Daniel feels wretched, consumed with guilt, but the details of what happened will take a very long time to be doled out. In the meantime and out of the blue, another tragedy strikes, and Daniel pretty much falls to pieces with unhappy consequences for his present marriage. The novel, which opens in 2010, travels back and forth through decades and around the globe: Ireland, England, the Scottish Borders, India, the United States, and Scandinavia. It fills us in willy-nilly on the doings and fashion choices of all the various children and is delivered through more than a dozen points of view given in the first, second, and third persons, all the while changing gears through past, present, and future tenses. The entire experiment with perspective is presided over by a disembodied, clairvoyant docent who tips us to future plot developments as well as to those which take place off the page.

In the end, the facts, when finally assembled, of Daniel’s guilty secret are not especially convincing. It turns out he failed to find out what happened to Nicola after leaving her passed out in a forest in Scotland under the care of his good friend Todd, while he himself rushed to catch a flight to the United States and his mother’s deathbed. We are asked to believe that he let 24 years go by before asking Todd how things went, and we find ourselves moving farther and farther along the road to not caring.
:::
* **About this exercise**
Copy out the book review excerpt above word for word, from start to finish.
:::
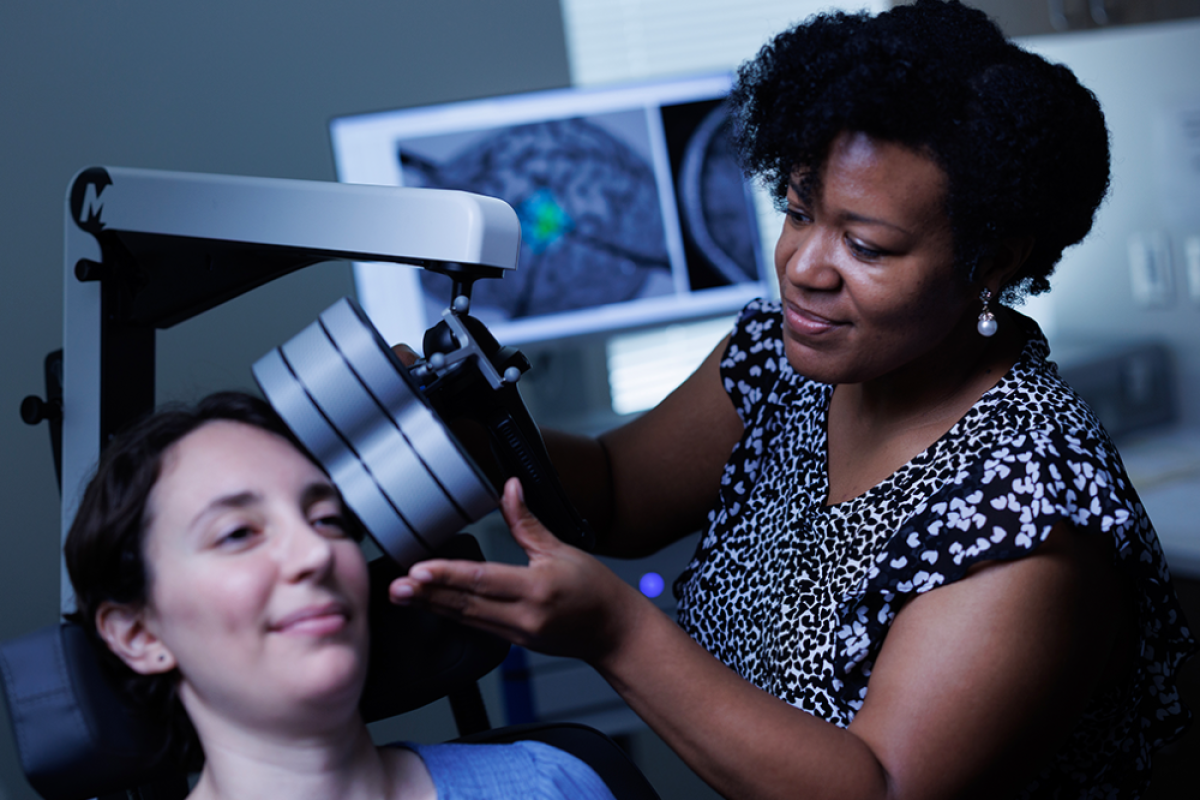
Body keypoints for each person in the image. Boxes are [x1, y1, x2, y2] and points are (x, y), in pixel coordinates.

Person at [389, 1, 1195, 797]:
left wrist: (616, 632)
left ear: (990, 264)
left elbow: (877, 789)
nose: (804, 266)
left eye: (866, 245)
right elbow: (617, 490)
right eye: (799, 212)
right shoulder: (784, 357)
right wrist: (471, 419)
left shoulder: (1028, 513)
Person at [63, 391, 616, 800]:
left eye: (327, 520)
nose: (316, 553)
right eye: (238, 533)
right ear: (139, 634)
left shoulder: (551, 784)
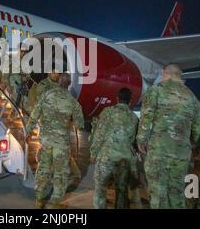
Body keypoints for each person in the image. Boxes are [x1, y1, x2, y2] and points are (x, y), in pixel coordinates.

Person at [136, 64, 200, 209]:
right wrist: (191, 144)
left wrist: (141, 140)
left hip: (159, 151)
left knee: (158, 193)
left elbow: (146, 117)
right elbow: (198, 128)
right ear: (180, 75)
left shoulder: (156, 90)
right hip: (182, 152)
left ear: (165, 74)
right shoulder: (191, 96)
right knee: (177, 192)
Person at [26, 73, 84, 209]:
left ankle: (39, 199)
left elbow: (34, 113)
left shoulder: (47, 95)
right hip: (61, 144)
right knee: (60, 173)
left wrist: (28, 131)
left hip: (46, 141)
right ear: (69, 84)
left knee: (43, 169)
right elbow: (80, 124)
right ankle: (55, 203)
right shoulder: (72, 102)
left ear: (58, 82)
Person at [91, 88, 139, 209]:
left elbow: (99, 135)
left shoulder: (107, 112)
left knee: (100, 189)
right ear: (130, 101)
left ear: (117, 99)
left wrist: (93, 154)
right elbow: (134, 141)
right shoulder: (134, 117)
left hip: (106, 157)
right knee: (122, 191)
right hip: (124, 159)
:::
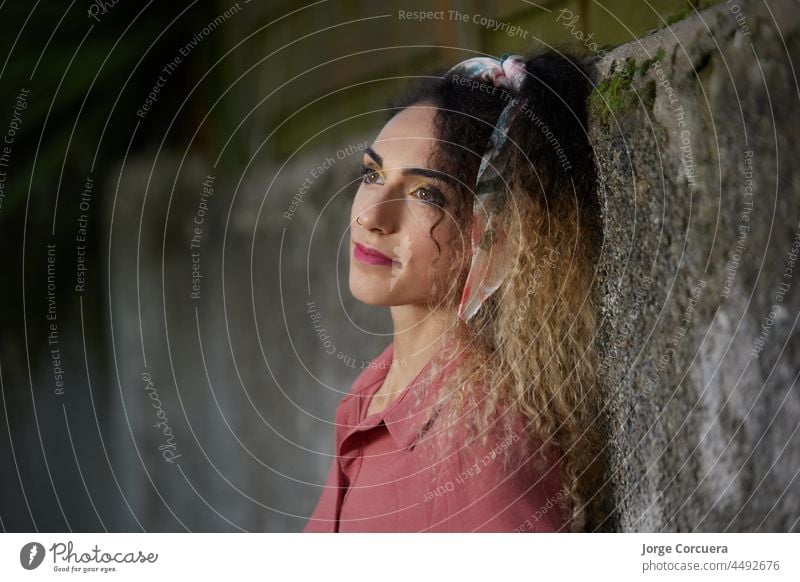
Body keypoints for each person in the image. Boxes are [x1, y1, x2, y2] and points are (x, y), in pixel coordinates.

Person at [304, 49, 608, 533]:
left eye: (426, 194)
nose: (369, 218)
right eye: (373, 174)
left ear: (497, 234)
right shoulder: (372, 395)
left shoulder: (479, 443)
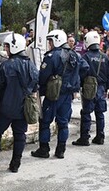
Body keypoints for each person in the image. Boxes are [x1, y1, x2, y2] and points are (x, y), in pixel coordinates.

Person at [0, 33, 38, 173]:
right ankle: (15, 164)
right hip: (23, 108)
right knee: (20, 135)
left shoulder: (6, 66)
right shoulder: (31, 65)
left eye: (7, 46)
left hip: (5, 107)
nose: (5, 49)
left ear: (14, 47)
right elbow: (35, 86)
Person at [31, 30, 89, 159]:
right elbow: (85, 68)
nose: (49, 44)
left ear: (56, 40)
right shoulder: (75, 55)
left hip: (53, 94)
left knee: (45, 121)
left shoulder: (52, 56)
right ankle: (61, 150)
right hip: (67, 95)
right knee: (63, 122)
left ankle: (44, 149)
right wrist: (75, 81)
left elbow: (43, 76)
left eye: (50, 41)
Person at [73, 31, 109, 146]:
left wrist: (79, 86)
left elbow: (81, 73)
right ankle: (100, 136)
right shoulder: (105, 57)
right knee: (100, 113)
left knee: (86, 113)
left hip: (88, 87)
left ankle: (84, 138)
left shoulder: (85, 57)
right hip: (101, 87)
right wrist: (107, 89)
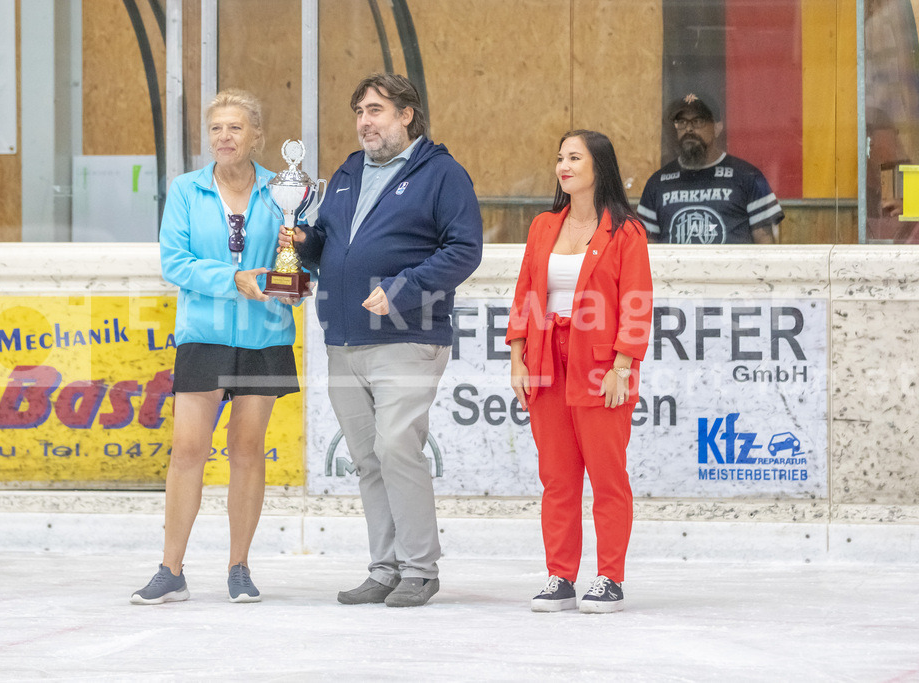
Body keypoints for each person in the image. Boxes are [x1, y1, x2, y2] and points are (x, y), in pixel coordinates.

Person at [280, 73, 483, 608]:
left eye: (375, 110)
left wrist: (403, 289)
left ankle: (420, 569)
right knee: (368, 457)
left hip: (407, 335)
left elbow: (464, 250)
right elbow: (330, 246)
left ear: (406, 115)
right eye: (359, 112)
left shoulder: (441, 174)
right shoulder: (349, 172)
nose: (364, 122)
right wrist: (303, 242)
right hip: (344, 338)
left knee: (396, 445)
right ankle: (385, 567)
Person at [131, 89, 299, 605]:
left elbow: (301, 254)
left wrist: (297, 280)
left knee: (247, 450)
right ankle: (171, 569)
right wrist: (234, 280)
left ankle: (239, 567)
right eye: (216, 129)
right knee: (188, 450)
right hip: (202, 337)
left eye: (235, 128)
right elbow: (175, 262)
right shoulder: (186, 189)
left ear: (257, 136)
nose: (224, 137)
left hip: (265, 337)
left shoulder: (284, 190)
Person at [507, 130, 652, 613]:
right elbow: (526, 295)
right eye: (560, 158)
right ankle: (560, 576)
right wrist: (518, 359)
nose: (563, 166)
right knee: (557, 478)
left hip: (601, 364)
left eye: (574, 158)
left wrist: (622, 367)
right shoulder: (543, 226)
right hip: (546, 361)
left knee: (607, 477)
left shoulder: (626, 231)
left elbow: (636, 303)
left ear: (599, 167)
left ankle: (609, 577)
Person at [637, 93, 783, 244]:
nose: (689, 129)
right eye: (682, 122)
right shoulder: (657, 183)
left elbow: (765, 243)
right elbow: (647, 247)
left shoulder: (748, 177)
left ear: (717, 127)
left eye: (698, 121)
:::
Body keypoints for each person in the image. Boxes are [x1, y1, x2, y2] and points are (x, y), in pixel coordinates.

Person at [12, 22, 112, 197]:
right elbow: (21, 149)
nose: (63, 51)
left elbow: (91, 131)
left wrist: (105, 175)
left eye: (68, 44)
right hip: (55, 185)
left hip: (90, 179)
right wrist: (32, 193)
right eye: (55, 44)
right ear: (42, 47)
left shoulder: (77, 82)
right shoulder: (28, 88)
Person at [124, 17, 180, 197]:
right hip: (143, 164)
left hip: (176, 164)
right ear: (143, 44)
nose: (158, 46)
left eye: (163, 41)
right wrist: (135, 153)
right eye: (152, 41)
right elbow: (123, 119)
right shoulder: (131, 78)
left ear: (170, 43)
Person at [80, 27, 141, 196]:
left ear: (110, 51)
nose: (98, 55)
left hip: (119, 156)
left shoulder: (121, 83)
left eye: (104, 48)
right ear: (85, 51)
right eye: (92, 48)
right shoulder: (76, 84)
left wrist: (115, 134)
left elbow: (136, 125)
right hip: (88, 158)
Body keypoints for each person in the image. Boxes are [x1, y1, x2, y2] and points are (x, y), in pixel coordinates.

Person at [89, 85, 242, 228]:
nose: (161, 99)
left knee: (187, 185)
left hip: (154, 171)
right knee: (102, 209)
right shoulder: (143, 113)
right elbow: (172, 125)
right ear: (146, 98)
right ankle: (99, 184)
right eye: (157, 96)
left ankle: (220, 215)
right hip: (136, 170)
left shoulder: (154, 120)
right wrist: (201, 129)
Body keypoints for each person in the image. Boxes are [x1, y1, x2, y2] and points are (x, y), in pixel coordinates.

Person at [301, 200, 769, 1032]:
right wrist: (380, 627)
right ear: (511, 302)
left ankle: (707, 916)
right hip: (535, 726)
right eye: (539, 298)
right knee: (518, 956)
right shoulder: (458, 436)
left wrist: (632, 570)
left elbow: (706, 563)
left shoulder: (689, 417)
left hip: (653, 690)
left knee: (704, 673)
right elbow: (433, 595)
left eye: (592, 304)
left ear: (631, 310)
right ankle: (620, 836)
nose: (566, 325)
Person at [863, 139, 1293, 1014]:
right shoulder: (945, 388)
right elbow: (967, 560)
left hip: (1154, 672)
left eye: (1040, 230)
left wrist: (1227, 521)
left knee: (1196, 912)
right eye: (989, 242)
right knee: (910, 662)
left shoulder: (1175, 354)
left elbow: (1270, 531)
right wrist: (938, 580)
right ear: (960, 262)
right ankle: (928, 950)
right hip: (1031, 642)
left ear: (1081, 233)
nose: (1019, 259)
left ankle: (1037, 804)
:::
* **Exercise result**
Daniel feels wretched, consumed with guilt, but the details of what happened will take a very long time to be doled out. In the meantime and out of the blue, another tragedy strikes, and Daniel pretty much falls to pieces with unhappy consequences for his present marriage. The novel, which opens in 2010, travels back and forth through decades and around the globe: Ireland, England, the Scottish Borders, India, the United States, and Scandinavia. It fills us in willy-nilly on the doings and fashion choices of all the various children and is delivered through more than a dozen points of view given in the first, second, and third persons, all the while changing gears through past, present, and future tenses. The entire experiment with perspective is presided over by a disembodied, clairvoyant docent who tips us to future plot developments as well as to those which take place off the page.

In the end, the facts, when finally assembled, of Daniel’s guilty secret are not especially convincing. It turns out he failed to find out what happened to Nicola after leaving her passed out in a forest in Scotland under the care of his good friend Todd, while he himself rushed to catch a flight to the United States and his mother’s deathbed. We are asked to believe that he let 24 years go by before asking Todd how things went, and we find ourselves moving farther and farther along the road to not caring.